[Dataset items]
** start **

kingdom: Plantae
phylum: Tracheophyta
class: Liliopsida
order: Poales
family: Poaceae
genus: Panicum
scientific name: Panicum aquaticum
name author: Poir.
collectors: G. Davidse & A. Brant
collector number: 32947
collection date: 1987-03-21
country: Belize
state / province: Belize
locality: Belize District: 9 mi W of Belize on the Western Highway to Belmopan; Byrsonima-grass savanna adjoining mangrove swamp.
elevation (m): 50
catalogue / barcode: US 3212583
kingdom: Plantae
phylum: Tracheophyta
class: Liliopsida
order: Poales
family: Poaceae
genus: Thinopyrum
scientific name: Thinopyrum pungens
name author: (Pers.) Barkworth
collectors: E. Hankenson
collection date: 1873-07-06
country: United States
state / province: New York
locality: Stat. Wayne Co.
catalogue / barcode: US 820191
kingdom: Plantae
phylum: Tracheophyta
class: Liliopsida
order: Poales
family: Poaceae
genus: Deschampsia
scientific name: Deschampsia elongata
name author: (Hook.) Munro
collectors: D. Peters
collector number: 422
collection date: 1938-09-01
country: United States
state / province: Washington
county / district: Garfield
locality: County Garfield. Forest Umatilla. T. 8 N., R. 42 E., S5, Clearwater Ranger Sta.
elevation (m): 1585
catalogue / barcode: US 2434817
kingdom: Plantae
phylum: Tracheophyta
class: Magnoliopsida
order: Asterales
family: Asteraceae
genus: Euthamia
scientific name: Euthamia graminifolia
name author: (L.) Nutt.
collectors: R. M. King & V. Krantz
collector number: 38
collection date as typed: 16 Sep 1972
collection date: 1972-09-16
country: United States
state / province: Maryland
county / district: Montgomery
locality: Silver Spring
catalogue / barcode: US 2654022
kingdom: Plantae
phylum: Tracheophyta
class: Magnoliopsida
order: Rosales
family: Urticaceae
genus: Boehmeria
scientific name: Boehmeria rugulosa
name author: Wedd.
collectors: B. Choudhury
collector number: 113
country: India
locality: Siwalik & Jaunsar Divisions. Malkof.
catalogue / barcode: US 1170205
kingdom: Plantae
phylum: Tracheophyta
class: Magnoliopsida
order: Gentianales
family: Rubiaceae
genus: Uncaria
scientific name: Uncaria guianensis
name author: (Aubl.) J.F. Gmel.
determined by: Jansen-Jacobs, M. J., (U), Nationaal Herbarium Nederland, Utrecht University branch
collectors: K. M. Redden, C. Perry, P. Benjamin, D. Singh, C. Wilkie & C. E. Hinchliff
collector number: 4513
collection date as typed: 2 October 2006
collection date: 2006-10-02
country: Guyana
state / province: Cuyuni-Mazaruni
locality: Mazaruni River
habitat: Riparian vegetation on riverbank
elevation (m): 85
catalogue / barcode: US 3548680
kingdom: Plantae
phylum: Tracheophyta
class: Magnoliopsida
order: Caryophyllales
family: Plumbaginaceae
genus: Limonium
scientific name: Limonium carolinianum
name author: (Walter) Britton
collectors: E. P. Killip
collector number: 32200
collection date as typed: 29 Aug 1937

** end **

*What the exercise asks*: Reproduce the records word for word, from the line containing "genus: Euthamia" through the last line of the records, both included.

*Final answer*:
genus: Euthamia
scientific name: Euthamia graminifolia
name author: (L.) Nutt.
collectors: R. M. King & V. Krantz
collector number: 38
collection date as typed: 16 Sep 1972
collection date: 1972-09-16
country: United States
state / province: Maryland
county / district: Montgomery
locality: Silver Spring
catalogue / barcode: US 2654022
kingdom: Plantae
phylum: Tracheophyta
class: Magnoliopsida
order: Rosales
family: Urticaceae
genus: Boehmeria
scientific name: Boehmeria rugulosa
name author: Wedd.
collectors: B. Choudhury
collector number: 113
country: India
locality: Siwalik & Jaunsar Divisions. Malkof.
catalogue / barcode: US 1170205
kingdom: Plantae
phylum: Tracheophyta
class: Magnoliopsida
order: Gentianales
family: Rubiaceae
genus: Uncaria
scientific name: Uncaria guianensis
name author: (Aubl.) J.F. Gmel.
determined by: Jansen-Jacobs, M. J., (U), Nationaal Herbarium Nederland, Utrecht University branch
collectors: K. M. Redden, C. Perry, P. Benjamin, D. Singh, C. Wilkie & C. E. Hinchliff
collector number: 4513
collection date as typed: 2 October 2006
collection date: 2006-10-02
country: Guyana
state / province: Cuyuni-Mazaruni
locality: Mazaruni River
habitat: Riparian vegetation on riverbank
elevation (m): 85
catalogue / barcode: US 3548680
kingdom: Plantae
phylum: Tracheophyta
class: Magnoliopsida
order: Caryophyllales
family: Plumbaginaceae
genus: Limonium
scientific name: Limonium carolinianum
name author: (Walter) Britton
collectors: E. P. Killip
collector number: 32200
collection date as typed: 29 Aug 1937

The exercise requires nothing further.